What kind of cost is the effect on Trinisphere?

At a tournament this past weekend my opponent controlled a Trinisphere. I drew a Temporal Mastery as my first card for the turn, and the judge told me that it costs three to cast.

Five minutes later against the same opponent, I had a similar question about Gigadrowse. The judge said that I need to figure out the total cost, including whatever I would pay for Replicate, and if its still less than three, then I pay three.

I want to learn how to calculate the cost without calling a judge, but I can't figure out what kind of cost Trinisphere's effect is. It doesn't seem like an alternative cost, additional cost, or a cost increase. What kind of cost is it?

• total cost = ( mana cost or alt cost ) + additional costs and cost increases - cost reduction. Trinisphere modifies this total cost. – ikegami Jan 30 '18 at 16:00

Trinisphere's ability is an effect that directly changes the cost and takes place after all cost reductions and increases have been taken into account.

This is covered in the rulings on it's gatherer page:

Trinisphere’s ability affects the total cost of the spell. It is applied after any other cost increasers or cost reducers are applied: First apply any cost increases. Next apply any cost reducers. Finally look at the amount of mana you have to pay. If it’s less than three mana, you’ll pay three mana.

Even with a cost reducer on the battlefield, spells can’t cost less than three mana to cast.

If a spell costs at least three mana due to additional costs, such as kicker costs, that’s fine.

So to simply determine the costs for spell that you cast normally while a Trinisphere is on the field you can:

1. Start with the mana cost or alternate cost of the spell. (Temporal Mastery's Miracle is an alternate cost.)
3. Add any cost increases (effects like Chill).
4. Subtract any cost reductions (effects like Baral, Chief of Compliance).
5. Check to see what the total cost of you spell is, if it is 0, 1 or 2 CMC you will pay 3 instead. If it is 3 or more CMC you will pay that cost.
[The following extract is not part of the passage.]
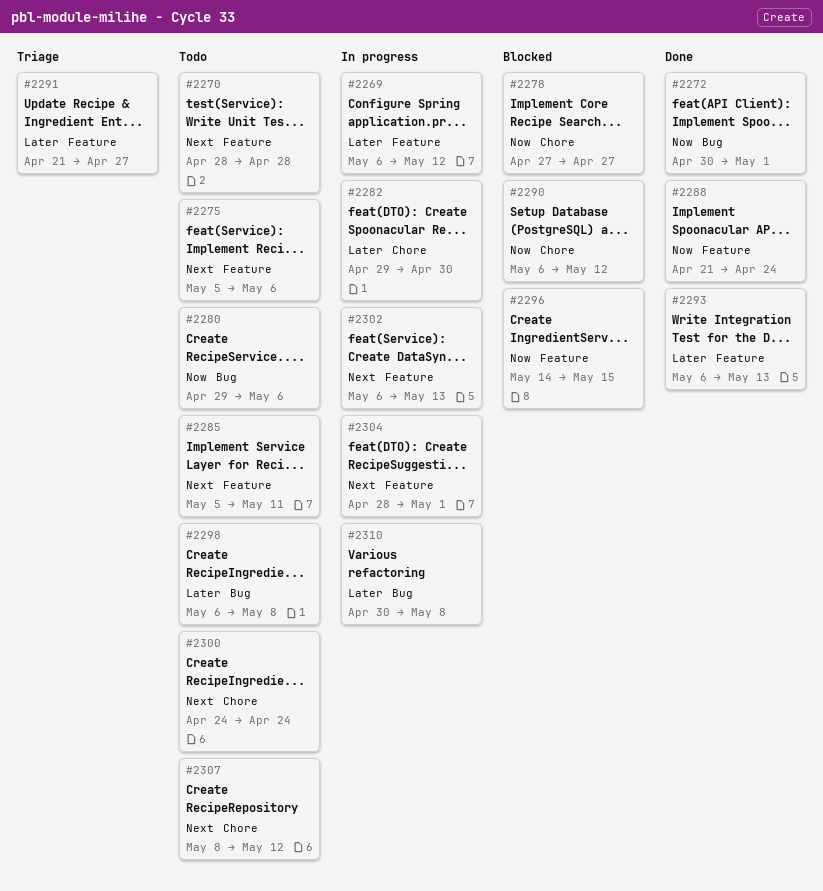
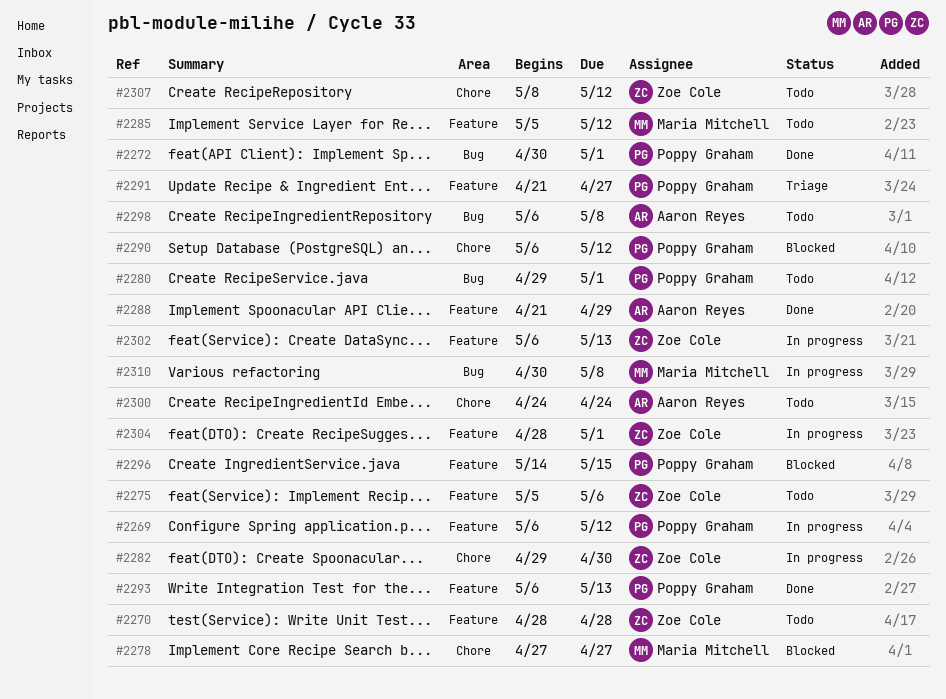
#2280, due: May 6 -> May 1
#2285, due: May 11 -> May 12
#2288, due: Apr 24 -> Apr 29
Note that this order is the same order outlined in the comprehensive rules (emphasis mine):

601.2f: The player determines the total cost of the spell. Usually this is just the mana cost. Some spells have additional or alternative costs. Some effects may increase or reduce the cost to pay, or may provide other alternative costs. Costs may include paying mana, tapping permanents, sacrificing permanents, discarding cards, and so on. The total cost is the mana cost or alternative cost (as determined in rule 601.2b), plus all additional costs and cost increases, and minus all cost reductions. If multiple cost reductions apply, the player may apply them in any order. If the mana component of the total cost is reduced to nothing by cost reduction effects, it is considered to be {0}. It can’t be reduced to less than {0}. Once the total cost is determined, any effects that directly affect the total cost are applied. Then the resulting total cost becomes “locked in.” If effects would change the total cost after this time, they have no effect.

• I'm pretty sure that effect is not actually a replacement effect. Rule 614.1 defines what counts as a replacement effect, and by those standards Trinishpere's ability doesn't qualify. – murgatroid99 Jan 30 '18 at 17:48
• @murgatroid99 You are right, I think there isn't really a game term for it other than maybe "effects that directly affect the total cost". Will change wording so as not to confuse. – Malco Jan 30 '18 at 17:52
• Most unusual static abilities are probably in the category of continuous effects that affect the game rules, which is mentioned in rule 613.10. – murgatroid99 Jan 30 '18 at 17:58
• Note also that Trinisphere does not affect alternate payment methods (such as Delve, Convoke, or Improvise). Treasure Cruise can be cast for U and 7 cards from your graveyard under Trinisphere. – eyeballfrog Jan 30 '18 at 23:28

Trinisphere's ability affects the total cost of a spell, and it needs to be applied after any cost increasers or reducers are applied. To calculate the cost of a spell for Trinisphere, you need to regard the casting cost of that spell at the time it's cast, not its converted mana cost. That's why cards with alternative mana costs such as Temporal Mastery still require 3 mana to be cast. So, to figure out what you need to pay for the spell, just think that if you'd cast that spell for anything less than 3 mana, it'll cost 3 mana. For example, if you chose to replicate Gigadrowse only once, you'd need to pay {U} for the spell and {U} for the replicate cost. That would make the casting cost of Gigadrowse {U}{U}, which is less than 3. Trinisphere's ability would then force you to pay {1}{U}{U}. The same effect would apply, for instance, if you have a cost reducer in play (such as Baral, Chief of Compliance), and played a Seething Song. Seething Song's CMC is 3, and Baral would reduce its cost by {1}. Since Trinisphere's ability is applied after increases/reductions in cost, Seething Song would still cost {2}{R} to cast.